Lui, capiva anche queste mie curiosità, il metterlo alla prova e mi rispose: «Roberta penso che ogni uomo abbia le sue regole sentimentali, personalmente adesso sono solo, non c’è nessuno accanto a me, ma l’amore va vissuto insieme, senza strategie, deve essere totalizzante e se così non è ti manca il respiro.»

Roberto capiva i miei eccessivi entusiasmi e quando raggiungevano un livello per me dannoso, li smorzava con i suoi ragionamenti Era un ottimo amico, non chiedeva, era ricco della gioia di donare e non giudicava mai gli altri. Lui aveva perfettamente capito il mio carattere, quel bisogno di sentirmi compresa anche quando giocavo con le parole, quando ero infantile volutamente perché ero alla ricerca di verità.

Avrei voluto lasciare quel lavoro perché mi spegneva la luce interiore e io dovevo stordirmi. Approfittai subito dell’opportunità offertami dall’Azienda: viaggiare. Mi piacevano tutti i sentimenti scatenati da un viaggio: la progettazione, la possibilità di conoscere mondi nuovi, racchiudere il proprio mondo in una valigia. Andare verso nuove albe e nuovi tramonti, provare l’invidia vedendo due innamorati incuranti di ciò che li circondava, la libertà di poter scegliere se fuggire da un posto o restare.

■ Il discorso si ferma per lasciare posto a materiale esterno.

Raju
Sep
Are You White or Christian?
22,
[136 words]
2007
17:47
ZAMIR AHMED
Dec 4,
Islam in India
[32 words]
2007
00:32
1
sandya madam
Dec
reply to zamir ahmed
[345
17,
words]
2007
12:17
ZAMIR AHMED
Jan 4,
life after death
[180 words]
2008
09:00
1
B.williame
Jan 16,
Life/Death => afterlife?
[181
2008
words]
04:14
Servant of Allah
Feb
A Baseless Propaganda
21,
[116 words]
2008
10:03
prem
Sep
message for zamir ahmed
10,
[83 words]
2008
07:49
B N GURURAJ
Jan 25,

Se le strade potessero parlare, mi dicevo, quella che percorrevo da casa mia all’ufficio, avrebbe raccontato quante volte ero stata tentata di tornare indietro, di fare fughino come a scuola, ma avrebbe anche detto con quanta leggerezza e allegria l’avevo percorsa quando ad attendermi c’era ancora Giacomo. Avevo capito, grazie a lui, che ciò che conta veramente è dentro ognuno di noi, più o meno in profondità, ma è quella l’essenza da valutare per capire se sarai capita, aiutata ad essere migliore, essere in grado di abbracciare un piccolo universo tutto tuo, una famiglia.

Riuscivo a superare quei momenti di nostalgia e solitudine grazie al mio ottimismo.